Mengingat kutipan komposer Austria Gustav Mahler, Paus mengatakan, tradisi “adalah jaminan masa depan dan bukan penjaga abu.” Tradisi Gereja, lanjut Paus, “selalu bergerak,” sedangkan nostalgia dari ‘para pengikut ideologi integralisme’ adalah kembali ke abu,” tetapi itu bukan tradisi Katolik. Tradisi adalah “akar yang menjamin pohon bertumbuh, berbunga dan berbuah.”

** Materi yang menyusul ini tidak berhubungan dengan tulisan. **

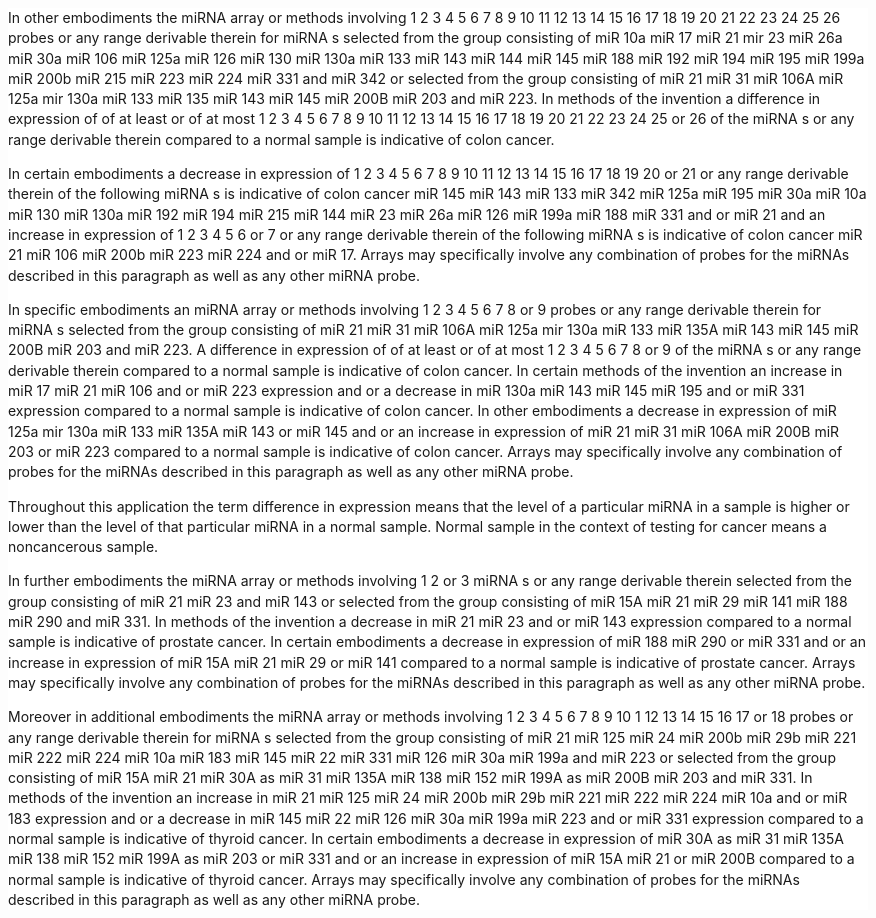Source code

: In other embodiments the miRNA array or methods involving 1 2 3 4 5 6 7 8 9 10 11 12 13 14 15 16 17 18 19 20 21 22 23 24 25 26 probes or any range derivable therein for miRNA s selected from the group consisting of miR 10a miR 17 miR 21 mir 23 miR 26a miR 30a miR 106 miR 125a miR 126 miR 130 miR 130a miR 133 miR 143 miR 144 miR 145 miR 188 miR 192 miR 194 miR 195 miR 199a miR 200b miR 215 miR 223 miR 224 miR 331 and miR 342 or selected from the group consisting of miR 21 miR 31 miR 106A miR 125a mir 130a miR 133 miR 135 miR 143 miR 145 miR 200B miR 203 and miR 223. In methods of the invention a difference in expression of of at least or of at most 1 2 3 4 5 6 7 8 9 10 11 12 13 14 15 16 17 18 19 20 21 22 23 24 25 or 26 of the miRNA s or any range derivable therein compared to a normal sample is indicative of colon cancer.

In certain embodiments a decrease in expression of 1 2 3 4 5 6 7 8 9 10 11 12 13 14 15 16 17 18 19 20 or 21 or any range derivable therein of the following miRNA s is indicative of colon cancer miR 145 miR 143 miR 133 miR 342 miR 125a miR 195 miR 30a miR 10a miR 130 miR 130a miR 192 miR 194 miR 215 miR 144 miR 23 miR 26a miR 126 miR 199a miR 188 miR 331 and or miR 21 and an increase in expression of 1 2 3 4 5 6 or 7 or any range derivable therein of the following miRNA s is indicative of colon cancer miR 21 miR 106 miR 200b miR 223 miR 224 and or miR 17. Arrays may specifically involve any combination of probes for the miRNAs described in this paragraph as well as any other miRNA probe.

In specific embodiments an miRNA array or methods involving 1 2 3 4 5 6 7 8 or 9 probes or any range derivable therein for miRNA s selected from the group consisting of miR 21 miR 31 miR 106A miR 125a mir 130a miR 133 miR 135A miR 143 miR 145 miR 200B miR 203 and miR 223. A difference in expression of of at least or of at most 1 2 3 4 5 6 7 8 or 9 of the miRNA s or any range derivable therein compared to a normal sample is indicative of colon cancer. In certain methods of the invention an increase in miR 17 miR 21 miR 106 and or miR 223 expression and or a decrease in miR 130a miR 143 miR 145 miR 195 and or miR 331 expression compared to a normal sample is indicative of colon cancer. In other embodiments a decrease in expression of miR 125a mir 130a miR 133 miR 135A miR 143 or miR 145 and or an increase in expression of miR 21 miR 31 miR 106A miR 200B miR 203 or miR 223 compared to a normal sample is indicative of colon cancer. Arrays may specifically involve any combination of probes for the miRNAs described in this paragraph as well as any other miRNA probe.

Throughout this application the term difference in expression means that the level of a particular miRNA in a sample is higher or lower than the level of that particular miRNA in a normal sample. Normal sample in the context of testing for cancer means a noncancerous sample.

In further embodiments the miRNA array or methods involving 1 2 or 3 miRNA s or any range derivable therein selected from the group consisting of miR 21 miR 23 and miR 143 or selected from the group consisting of miR 15A miR 21 miR 29 miR 141 miR 188 miR 290 and miR 331. In methods of the invention a decrease in miR 21 miR 23 and or miR 143 expression compared to a normal sample is indicative of prostate cancer. In certain embodiments a decrease in expression of miR 188 miR 290 or miR 331 and or an increase in expression of miR 15A miR 21 miR 29 or miR 141 compared to a normal sample is indicative of prostate cancer. Arrays may specifically involve any combination of probes for the miRNAs described in this paragraph as well as any other miRNA probe.

Moreover in additional embodiments the miRNA array or methods involving 1 2 3 4 5 6 7 8 9 10 1 12 13 14 15 16 17 or 18 probes or any range derivable therein for miRNA s selected from the group consisting of miR 21 miR 125 miR 24 miR 200b miR 29b miR 221 miR 222 miR 224 miR 10a miR 183 miR 145 miR 22 miR 331 miR 126 miR 30a miR 199a and miR 223 or selected from the group consisting of miR 15A miR 21 miR 30A as miR 31 miR 135A miR 138 miR 152 miR 199A as miR 200B miR 203 and miR 331. In methods of the invention an increase in miR 21 miR 125 miR 24 miR 200b miR 29b miR 221 miR 222 miR 224 miR 10a and or miR 183 expression and or a decrease in miR 145 miR 22 miR 126 miR 30a miR 199a miR 223 and or miR 331 expression compared to a normal sample is indicative of thyroid cancer. In certain embodiments a decrease in expression of miR 30A as miR 31 miR 135A miR 138 miR 152 miR 199A as miR 203 or miR 331 and or an increase in expression of miR 15A miR 21 or miR 200B compared to a normal sample is indicative of thyroid cancer. Arrays may specifically involve any combination of probes for the miRNAs described in this paragraph as well as any other miRNA probe.
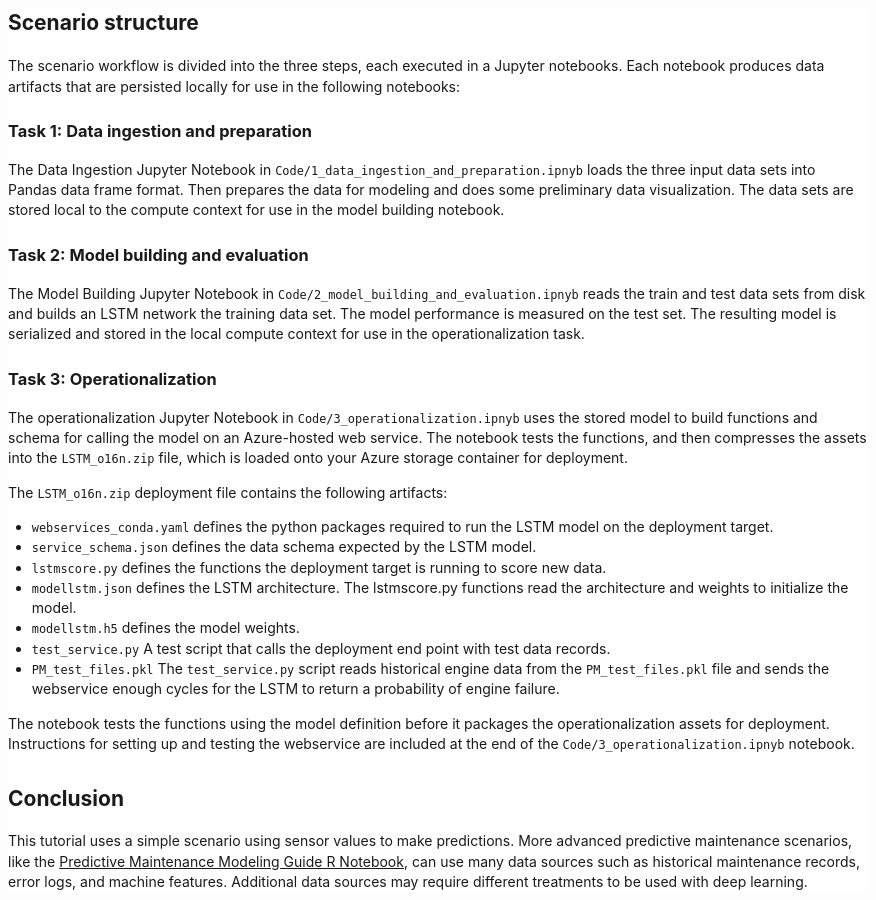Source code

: ## Scenario structure

The scenario workflow is divided into the three steps, each executed in a Jupyter notebooks. Each notebook produces data artifacts that are persisted locally for use in the following notebooks: 

### Task 1: Data ingestion and preparation

The Data Ingestion Jupyter Notebook in `Code/1_data_ingestion_and_preparation.ipnyb` loads the three input data sets into Pandas data frame format. Then prepares the data for modeling and does some preliminary data visualization. The data sets are stored local to the compute context for use in the model building notebook.

### Task 2: Model building and evaluation

The Model Building Jupyter Notebook in `Code/2_model_building_and_evaluation.ipnyb` reads the train and test data sets from disk and builds an LSTM network the training data set. The model performance is measured on the test set. The resulting model is serialized and stored in the local compute context for use in the operationalization task.

### Task 3: Operationalization

The operationalization Jupyter Notebook in `Code/3_operationalization.ipnyb` uses the stored model to build functions and schema for calling the model on an Azure-hosted web service. The notebook tests the functions, and then compresses the assets into the `LSTM_o16n.zip` file, which is loaded onto your Azure storage container for deployment.

The `LSTM_o16n.zip` deployment file contains the following artifacts:

- `webservices_conda.yaml` defines the python packages required to run the LSTM model on the deployment target.  
- `service_schema.json` defines the data schema expected by the LSTM model. 	
- `lstmscore.py` defines the functions the deployment target is running to score new data.	  
- `modellstm.json` defines the LSTM architecture. The lstmscore.py functions read the architecture and weights to initialize the model.
- `modellstm.h5` defines the model weights.
- `test_service.py` A test script that calls the deployment end point with test data records. 
- `PM_test_files.pkl` The `test_service.py` script reads historical engine data from the `PM_test_files.pkl` file and sends the webservice enough cycles for the LSTM to return a probability of engine failure.

The notebook tests the functions using the model definition before it packages the operationalization assets for deployment. Instructions for setting up and testing the webservice are included at the end of the `Code/3_operationalization.ipnyb` notebook.

## Conclusion

This tutorial uses a simple scenario using sensor values to make predictions. More advanced predictive maintenance scenarios, like the [Predictive Maintenance Modeling Guide R Notebook](https://gallery.cortanaintelligence.com/Notebook/Predictive-Maintenance-Modelling-Guide-R-Notebook-1), can use many data sources  such as historical maintenance records, error logs, and machine features. Additional data sources may require different treatments to be used with deep learning.

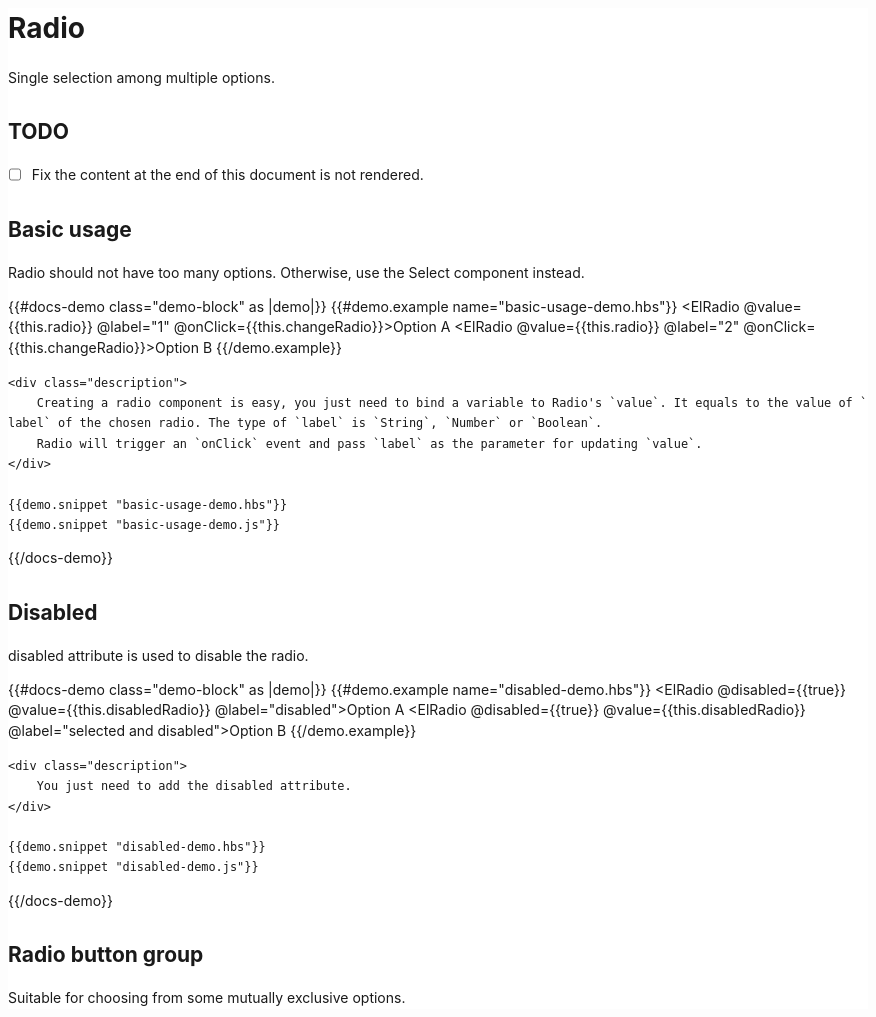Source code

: 

# Radio

Single selection among multiple options.

## TODO

* [ ] Fix the content at the end of this document is not rendered.

## Basic usage

Radio should not have too many options. Otherwise, use the Select component instead.

{{#docs-demo class="demo-block" as |demo|}}
    {{#demo.example name="basic-usage-demo.hbs"}}
        <ElRadio @value={{this.radio}} @label="1" @onClick={{this.changeRadio}}>Option A</ElRadio>
        <ElRadio @value={{this.radio}} @label="2" @onClick={{this.changeRadio}}>Option B</ElRadio>
    {{/demo.example}}

    <div class="description">
        Creating a radio component is easy, you just need to bind a variable to Radio's `value`. It equals to the value of `label` of the chosen radio. The type of `label` is `String`, `Number` or `Boolean`.
        Radio will trigger an `onClick` event and pass `label` as the parameter for updating `value`.
    </div>

    {{demo.snippet "basic-usage-demo.hbs"}}
    {{demo.snippet "basic-usage-demo.js"}}
{{/docs-demo}}

## Disabled

disabled attribute is used to disable the radio.

{{#docs-demo class="demo-block" as |demo|}}
    {{#demo.example name="disabled-demo.hbs"}}
        <ElRadio @disabled={{true}} @value={{this.disabledRadio}} @label="disabled">Option A</ElRadio>
        <ElRadio @disabled={{true}} @value={{this.disabledRadio}} @label="selected and disabled">Option B</ElRadio>
    {{/demo.example}}

    <div class="description">
        You just need to add the disabled attribute.
    </div>

    {{demo.snippet "disabled-demo.hbs"}}
    {{demo.snippet "disabled-demo.js"}}
{{/docs-demo}}

## Radio button group

Suitable for choosing from some mutually exclusive options.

Mengacu pada sambutannya di Rumania tentang persatuan dan persaudaraan, Paus ditanya tentang perpecahan yang tumbuh di Uni Eropa. Persatuan di benua itu adalah tugas setiap negara Eropa, kata Paus. “Jika Eropa tidak menghadapi dengan baik tantangan masa depan, Eropa akan layu,” kata Paus. Sementara perbedaan budaya harus dihormati, orang Eropa tidak boleh menyerah pada “pesimisme atau ideologi.”
Paus juga ditanya tentang peristiwa di Katedral Ortodoks di Bukares 1 Juni dan mengapa banyak orang dalam pertemuan itu tidak ikut mendoakan doa Bapa Kami. Paus menjawab, di mana ada ketegangan atau konflik, umat Kristen harus “berhubungan dengan tangan terulur.”
Paus melanjutkan, “Kita harus maju bersama dengan selalu mengingat bahwa ekumenisme bukanlah tentang mencapai akhir permainan. Ekumenisme berarti berjalan bersama, berdoa bersama, ekumenisme doa.”
Orang-orang Kristen juga ikut merasakan “ekumenisme darah, ekumenisme kesaksian dan apa yang saya sebut ‘ekumenisme orang miskin,’ bekerja bersama membantu orang sakit, mereka yang berada di pinggiran.”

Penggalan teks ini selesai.